Paul Taylor is CEO of Ozarks Community Hospital, a teeny 2 hospital system catering to the poor and senior populations in rural Missouri and Arkansas. He thinks that he’s figured out a way to deliver health care at government rates and is incensed that every other hospital claims it can’t make it on what Medicare pays. (That’s they I call him a renegade–I don’t mean that his hospital is called “Renegade”!) He also gets much less from the local Blues than he does from Medicare for the same services.
I wrote about Paul a while back and he sounded like a guy with interesting ideas on how to fix health care. So I called him up to see if he would be a good interview–and he didn’t disappoint!
Categories: Matthew Holt
Paul Taylor noted that fee for service reimbursement to specialists in hospitals provides an incentive for over-utilization and that maybe bundled reimbursement would be more cost effective.
If hospital peer review was more effective, more can be done about over-utilization.
One indication that hospital peer review needs to be fixed is the fact that almost 50% of hospitals in the u.S. have never reported a physician for a clinical privilege sanction
to the National Practitioner Data Bank, which opened in Sept. 1990.
You need a better microphone.
Mr. Taylor is basically advocating a return to the 1950’s and 60’s. That was the last time we had single payor, the patient. That is the only single payor that works. It has to be the patient who is the payor.
He clearly said we need to empower the primary care doc. That can only happen if you declaw the plaintiff attorneys. If the primary doc or extender is not lawyer proof, then you will have patients tested as we do now. Another point for Mr. Taylor.
It is also clear that Mr. Taylor, who employes and therefore supervises physicians and directs there actions, cherry picks patients. His hospital only provides services that it can provide at a profit based on expected payment. The expensive patients are shipped out. The only way that is legal is to not have the equipment and the staff to provide the service inhouse. If you can provide the service but transfer a patient based on expected payment you have violated EMTALA.
Mr. Taylor wants payments bundled to include physician payment.

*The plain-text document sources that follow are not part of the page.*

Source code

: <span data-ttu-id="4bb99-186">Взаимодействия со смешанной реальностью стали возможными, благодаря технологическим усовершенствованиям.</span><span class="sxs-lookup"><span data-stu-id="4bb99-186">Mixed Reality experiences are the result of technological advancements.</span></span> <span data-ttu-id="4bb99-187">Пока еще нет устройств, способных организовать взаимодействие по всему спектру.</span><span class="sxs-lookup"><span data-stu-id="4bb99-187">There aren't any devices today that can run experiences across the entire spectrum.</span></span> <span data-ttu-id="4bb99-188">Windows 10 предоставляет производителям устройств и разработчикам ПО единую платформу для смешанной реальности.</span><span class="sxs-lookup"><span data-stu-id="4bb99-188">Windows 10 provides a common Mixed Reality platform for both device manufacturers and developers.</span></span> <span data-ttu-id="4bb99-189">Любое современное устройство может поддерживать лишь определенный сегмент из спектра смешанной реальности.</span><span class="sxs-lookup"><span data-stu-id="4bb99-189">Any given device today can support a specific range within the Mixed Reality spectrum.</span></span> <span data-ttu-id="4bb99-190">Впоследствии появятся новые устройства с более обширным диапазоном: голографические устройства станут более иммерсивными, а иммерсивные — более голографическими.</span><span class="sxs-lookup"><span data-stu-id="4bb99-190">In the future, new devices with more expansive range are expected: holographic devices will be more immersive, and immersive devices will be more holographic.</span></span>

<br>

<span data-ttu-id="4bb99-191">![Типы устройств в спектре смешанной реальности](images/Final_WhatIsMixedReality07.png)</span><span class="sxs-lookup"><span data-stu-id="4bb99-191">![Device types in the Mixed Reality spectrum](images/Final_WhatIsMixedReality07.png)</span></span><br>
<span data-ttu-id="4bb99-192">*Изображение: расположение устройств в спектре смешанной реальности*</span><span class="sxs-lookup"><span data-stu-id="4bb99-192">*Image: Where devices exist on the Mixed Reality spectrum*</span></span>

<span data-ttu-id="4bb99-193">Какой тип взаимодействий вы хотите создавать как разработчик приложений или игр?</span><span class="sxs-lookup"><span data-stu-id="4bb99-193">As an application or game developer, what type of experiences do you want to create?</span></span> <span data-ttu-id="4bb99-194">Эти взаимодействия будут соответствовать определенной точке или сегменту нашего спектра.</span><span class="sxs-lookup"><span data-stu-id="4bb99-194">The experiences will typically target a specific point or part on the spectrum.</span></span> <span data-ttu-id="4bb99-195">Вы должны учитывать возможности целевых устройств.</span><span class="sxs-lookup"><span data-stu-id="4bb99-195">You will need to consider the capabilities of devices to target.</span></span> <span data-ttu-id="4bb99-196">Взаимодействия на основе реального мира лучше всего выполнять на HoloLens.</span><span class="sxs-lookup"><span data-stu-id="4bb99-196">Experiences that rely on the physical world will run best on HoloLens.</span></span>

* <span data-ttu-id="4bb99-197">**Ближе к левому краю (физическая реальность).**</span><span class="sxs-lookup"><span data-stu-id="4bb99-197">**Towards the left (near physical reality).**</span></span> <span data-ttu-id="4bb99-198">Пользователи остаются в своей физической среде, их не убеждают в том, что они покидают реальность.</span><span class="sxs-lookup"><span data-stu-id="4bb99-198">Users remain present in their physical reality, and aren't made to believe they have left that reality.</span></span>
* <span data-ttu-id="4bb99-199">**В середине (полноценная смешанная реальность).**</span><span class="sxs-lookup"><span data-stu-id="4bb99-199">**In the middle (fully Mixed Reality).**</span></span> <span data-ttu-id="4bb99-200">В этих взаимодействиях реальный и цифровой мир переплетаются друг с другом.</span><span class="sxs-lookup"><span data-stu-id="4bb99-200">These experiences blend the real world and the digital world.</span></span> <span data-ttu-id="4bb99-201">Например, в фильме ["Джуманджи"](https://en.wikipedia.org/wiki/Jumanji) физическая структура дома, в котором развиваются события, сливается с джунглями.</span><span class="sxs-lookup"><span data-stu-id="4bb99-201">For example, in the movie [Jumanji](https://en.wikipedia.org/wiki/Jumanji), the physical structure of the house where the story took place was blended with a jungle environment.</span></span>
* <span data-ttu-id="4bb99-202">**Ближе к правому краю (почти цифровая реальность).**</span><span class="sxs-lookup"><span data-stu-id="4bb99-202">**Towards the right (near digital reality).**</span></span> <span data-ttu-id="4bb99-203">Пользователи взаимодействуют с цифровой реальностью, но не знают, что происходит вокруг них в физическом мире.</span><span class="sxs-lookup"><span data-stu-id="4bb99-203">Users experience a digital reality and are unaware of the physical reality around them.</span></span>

Right now federal law forbids doctors from discussing fees and payment contracts.
And last, if Mr Taylor gets paid by Medicare more than by Blue Cross it can only be due to Blue Cross seeing no reason to have their subscribers go to his hospital, coupled with a higher than normal Medicare payment due to political considerations of an underserved area with few physicians in the first place.
Mr. Taylor is basically Canada. He runs his hospital like Canada.
The patient has to be the payor and the primary care doc must be lawyer proof.
Thanks Matt- We need examples and CEOs like this. Although this is an atypical setting.
Dr. Rick Lippin
Interesting interview, and Kudos to Taylor for making his hospital work with limited resouces. But on the scale he is working, with only 35 beds, 1,2000 admissions and less that 100 inpatient surgeries yearly with no obstetrics and with his primary care docs sending 50% of their cases to other places, one would argue that Ozark Comm Hospital is not a microcosm of the American healthcare system, but rather a small atypical corner of the universe. Still, an interesting discussion and I thank you for posting it.